The methanolic extract (31 g) was fractionated with different organic solvents. The extract was transferred to 1.0 liter separating funnel and was suspended in about 500 ml distilled water. The aqueous extract was partitioned with an equal volume (500 ml) of n-hexane, chloroform and ethyl acetate which yielded about 4 g n- hexane, 6 g chloroform, 5 g ethyl acetate and 12 g of aqueous fractions respectively [30].

Extraction of crude saponins

Crude saponins (CS) from T. stocksianum were extracted by heating the powdered sample (20 g) for 4 h at 55°C with 100 ml of ethanol (20%). The extract was filtered and residue was re-extracted with 200 ml of ethanol (20%). The extract was concentrated on water bath till the volume reduced to 40 ml, which was mixed with 20 ml diethyl ether in a separating funnel. The mixture was vigorously shacked and then the separating funnel was fixed in a stand till the development of aqueous and diethyl layer. Aqueous portion was collected while the diethyl ether portion was discarded. To the aqueous layer n-butanol (60 ml) was added and properly mixed by vigorous shaking. The n-butanol extract was treated with 10 ml of 5% NaCl solution. The resultant solution was concentrated on a water bath and the cured saponins were dried in an oven [31].

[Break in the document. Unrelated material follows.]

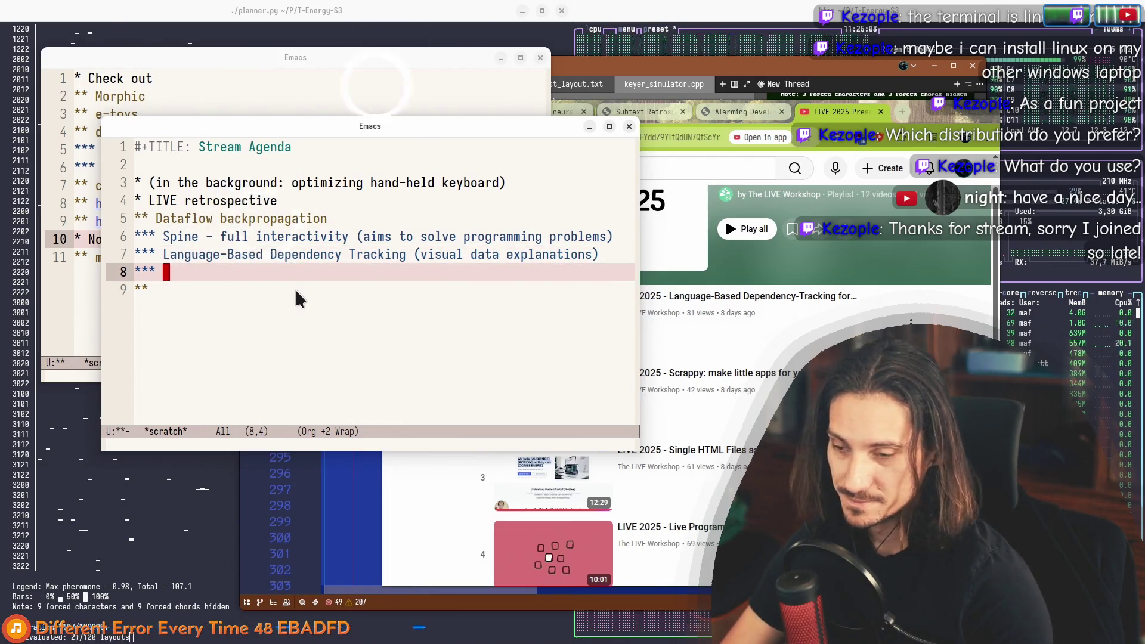
Step: Title it 'Automat's approach - limited to simple formulas'
type("Automat")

Brine shrimp lethality bioassay

Stock solution of crude saponins of T. stocksianum, methanolic extract and its subsequent fractions were prepared by dissolving 20 mg of the extracts in 2 ml of methanol. Then 10, 100, and 1000 ppm concentrations were prepared by taking 5, 50, and 500 μl respectively from the stock solution in three separate vials. The solvent (methanol) from each vial was evaporated at room temperature and 10 shrimp’s nauplii were transferred to each vial with the help of dropper. In each vial 5 ml of simulated sea water (sea salt 38 g/l of distilled water, pH 7.4) was added. The negative control vials contained 10 shrimps and 5 ml of sea water. Each dilution was prepared in triplicate. All the vials were incubated at 25–27°C under illumination and the survivor were counted after 24 h [32]. Etoposied was used as a positive control. Percent mortality was determined using the following formula;

%mortality= Number of dead nauplii Initial number of live nauplii ×100

Phytotoxic activity

In-vitro phytotoxic activity of the various dilutions of crude saponins of T. stocksianum, methanolic extract and its sub-fractions were conducted against Lemna minor. Media was prepared by dissolving various inorganic components in 100 ml of distilled water and pH was adjusted to 6.0-7.0 by adding KOH solution. Media was sterilized at 121°C, 15 psi for 15 min in autoclave. Stock solution was prepared by dissolving 10 mg of the extract in 1 ml of ethanol. Three sets of three different concentrations (10, 100 and 1000 μl) were prepared in flasks from the stock solution. The solvent was evaporated from the flask in aseptic environment. To each flask 20 ml of the pre-sterilized medium and 10 plants each having a rosette of three fronds, was added. Two other flasks were prepared containing solvent and standard phytotoxic drug (Paraquat), served as negative and positive control respectively. Afterwards, the flasks were properly plugged with cotton and were transferred to growth cabinet for seven days. On the 7th day each flask was observed and the number of fronds was counted. The percent growth inhibition was analyzed with reference to the negative control [33].